===== EXTRACTED DATA
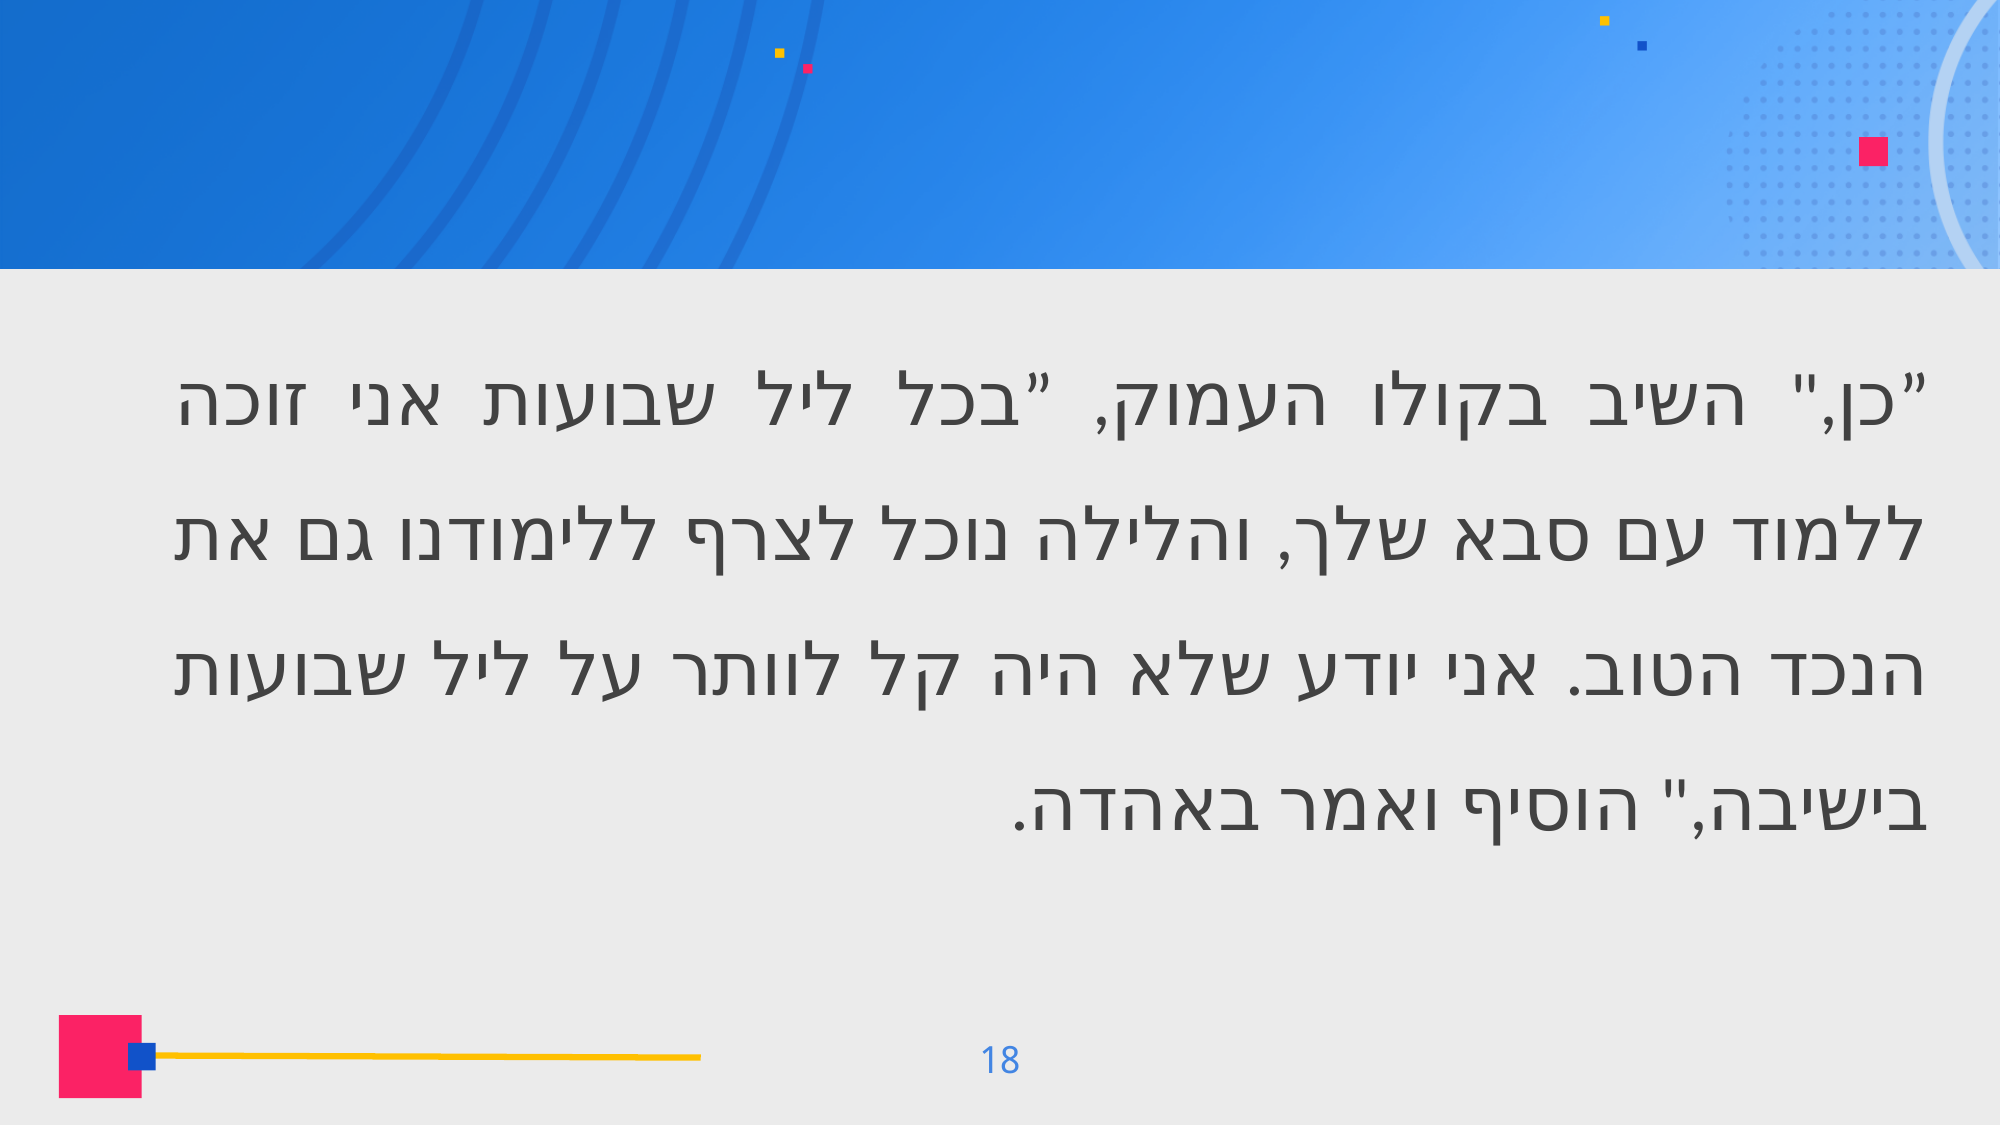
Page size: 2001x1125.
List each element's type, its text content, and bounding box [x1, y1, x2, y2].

picture [0, 0, 2000, 269]
list ”כן," השיב בקולו העמוק, ”בכל ליל שבועות אני זוכה ללמוד עם סבא שלך, והלילה נוכל לצרף ללימודנו גם את הנכד הטוב. אני יודע שלא היה קל לוותר על ליל שבועות בישיבה," הוסיף ואמר באהדה. [159, 298, 1946, 929]
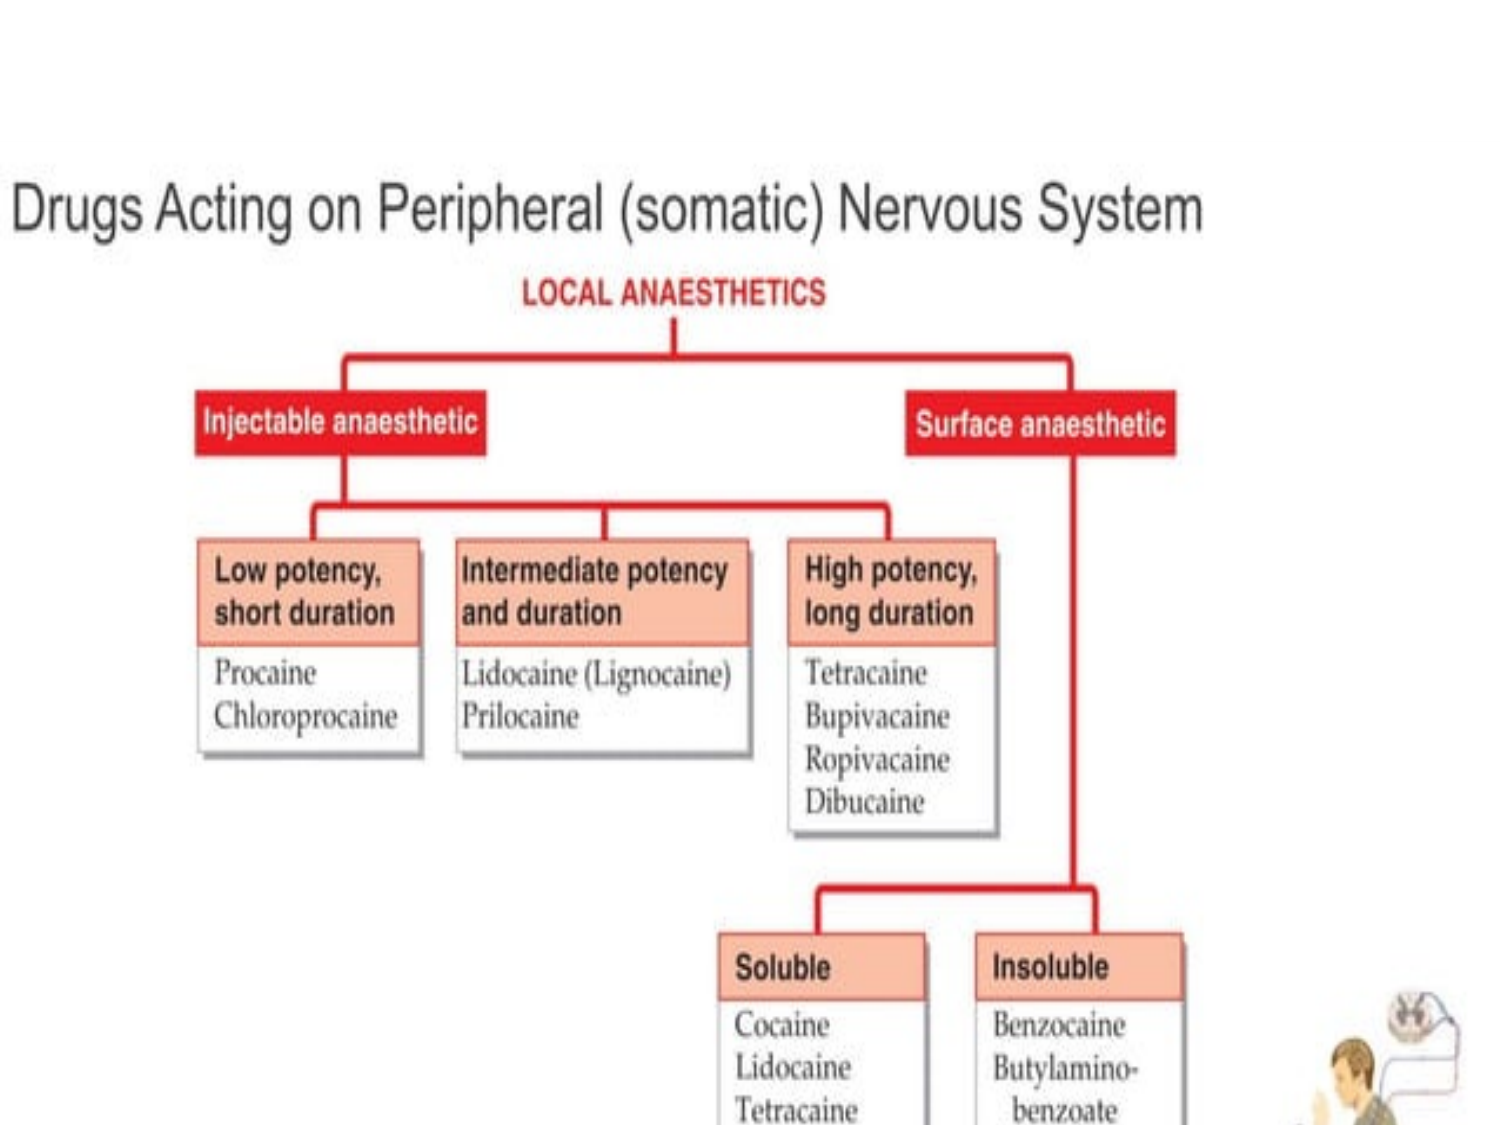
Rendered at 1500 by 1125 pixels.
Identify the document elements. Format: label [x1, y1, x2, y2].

picture [0, 139, 1500, 1125]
==========
_TASK STATEMENT_
Extract the lines above from the one containing "Rendered at 1500 by 1125 pixels." to the last line, both included, exactly as written.

_OUTPUT_
Rendered at 1500 by 1125 pixels.
Identify the document elements. Format: label [x1, y1, x2, y2].

picture [0, 139, 1500, 1125]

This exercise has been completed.